**To do**:
a) In the excerpt on Trump's Supreme Court list, how many women and how many men does the list include?
b) Please translate this sentence from the excerpt on Trump's Supreme Court list into Spanish: "She was already a finalist for the nomination in 2018 which eventually went to Brett Kavanaugh."
c) Transcribe a passage from the excerpt on Trump's Supreme Court list, beginning at the words "Barrett wrote that" and stopping after "the 7th Circuit.".

===== Text excerpt =====

The list includes a variety of conservative judges who have ruled in Trump’s favor, as well as three sitting GOP senators who have backed Trump’s agenda while defending him during impeachment.

According to ABC, the current frontrunner is U.S. Circuit Judge Amy Coney Barrett, 48, a devout Catholic and pro-lifer.

She was already a finalist for the nomination in 2018 which eventually went to Brett Kavanaugh.

Barrett has previously written that Supreme Court precedents are not sacrosanct.

Liberals have taken these comments as a threat to the 1973 Roe v. Wade decision legalizing abortion nationwide.

Barrett wrote that she agrees ‘with those who say that a justice’s duty is to the Constitution, and that it is thus more legitimate for her to enforce her best understanding of the Constitution rather than a precedent she thinks clearly in conflict with it’.

She is a former member of the Notre Dame’s ‘Faculty for Life’ and in 2015 signed a letter to the Catholic Church affirming the ‘teachings of the Church as truth.’

Among those teachings were the ‘value of human life from conception to natural death’ and marriage-family values ‘founded on the indissoluble commitment of a man and a woman’.

Her deep Catholic faith was cited by Democrats as a large disadvantage, however, during her 2017 confirmation hearing for a seat on the U.S. Court of Appeals for the 7th Circuit.

‘If you’re asking whether I take my faith seriously and I’m a faithful Catholic, I am,’ Barrett responded during that hearing, ‘although I would stress that my personal church affiliation or my religious belief would not bear in the discharge of my duties as a judge.’

Among the others on Trump’s list are Senator Ted Cruz, Trump’s closest competition for the Republican nomination in 2016; Senator Tom Cotton of Arkansas, who immediately tweeted he would get rid of Roe v Wade if confirmed; and Department of Justice official Stephen Engel, who drafted a memo justifying denying cooperation with House investigations.

And also in the running are Christopher Landau, the current ambassador to Mexico; Republican Senator and Trump loyalist Josh Hawley; and Kentucky Attorney General Daniel Cameron, among others.

Trump’s list includes several controversial choices, compiled of six women and fourteen men.

===== Stored data =====

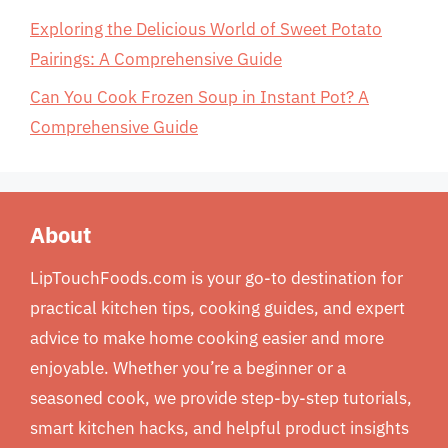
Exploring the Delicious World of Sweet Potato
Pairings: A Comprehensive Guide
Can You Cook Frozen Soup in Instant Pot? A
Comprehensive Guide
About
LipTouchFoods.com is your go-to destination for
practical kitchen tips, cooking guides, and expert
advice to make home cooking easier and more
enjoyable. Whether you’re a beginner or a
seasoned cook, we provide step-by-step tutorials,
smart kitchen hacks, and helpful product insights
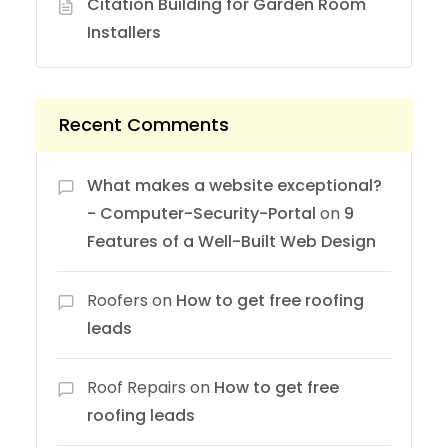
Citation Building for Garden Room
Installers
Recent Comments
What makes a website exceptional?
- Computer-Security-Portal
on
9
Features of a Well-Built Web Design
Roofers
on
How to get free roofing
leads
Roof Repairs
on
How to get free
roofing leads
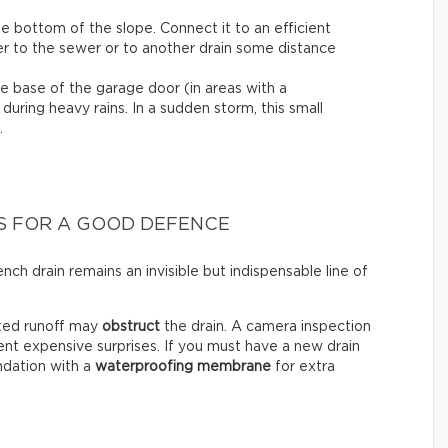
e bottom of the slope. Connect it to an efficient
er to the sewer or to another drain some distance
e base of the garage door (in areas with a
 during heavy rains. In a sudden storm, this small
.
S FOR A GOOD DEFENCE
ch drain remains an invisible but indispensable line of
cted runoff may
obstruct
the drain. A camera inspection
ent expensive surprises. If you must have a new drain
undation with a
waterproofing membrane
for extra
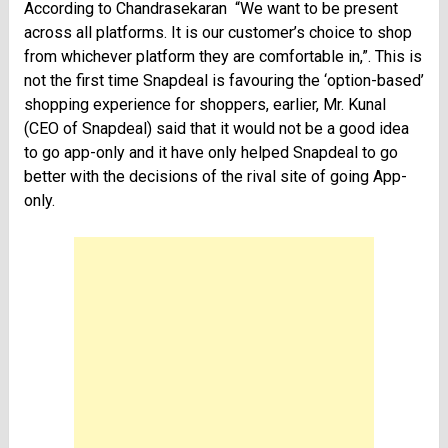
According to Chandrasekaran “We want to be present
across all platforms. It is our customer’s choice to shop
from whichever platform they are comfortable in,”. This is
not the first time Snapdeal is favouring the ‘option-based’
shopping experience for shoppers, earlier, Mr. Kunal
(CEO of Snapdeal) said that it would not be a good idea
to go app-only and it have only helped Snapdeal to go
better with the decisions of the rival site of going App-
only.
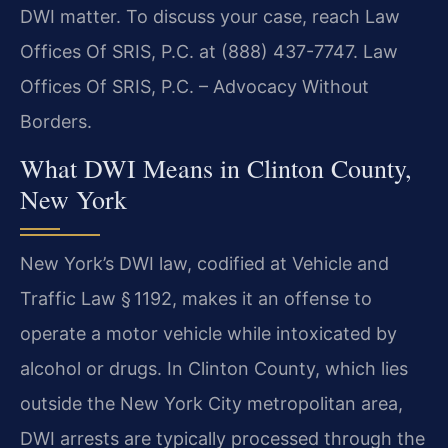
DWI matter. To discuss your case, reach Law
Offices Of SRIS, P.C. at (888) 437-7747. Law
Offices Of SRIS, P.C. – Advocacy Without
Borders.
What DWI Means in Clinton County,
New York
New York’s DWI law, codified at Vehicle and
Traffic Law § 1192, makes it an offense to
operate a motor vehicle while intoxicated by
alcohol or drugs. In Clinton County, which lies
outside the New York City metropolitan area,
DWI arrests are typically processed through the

=====

**Answers by item**:
a) Six women and fourteen men.

b) Ya fue finalista para la nominación en 2018, que finalmente recayó en Brett Kavanaugh.

c)
Barrett wrote that she agrees ‘with those who say that a justice’s duty is to the Constitution, and that it is thus more legitimate for her to enforce her best understanding of the Constitution rather than a precedent she thinks clearly in conflict with it’.

She is a former member of the Notre Dame’s ‘Faculty for Life’ and in 2015 signed a letter to the Catholic Church affirming the ‘teachings of the Church as truth.’

Among those teachings were the ‘value of human life from conception to natural death’ and marriage-family values ‘founded on the indissoluble commitment of a man and a woman’.

Her deep Catholic faith was cited by Democrats as a large disadvantage, however, during her 2017 confirmation hearing for a seat on the U.S. Court of Appeals for the 7th Circuit.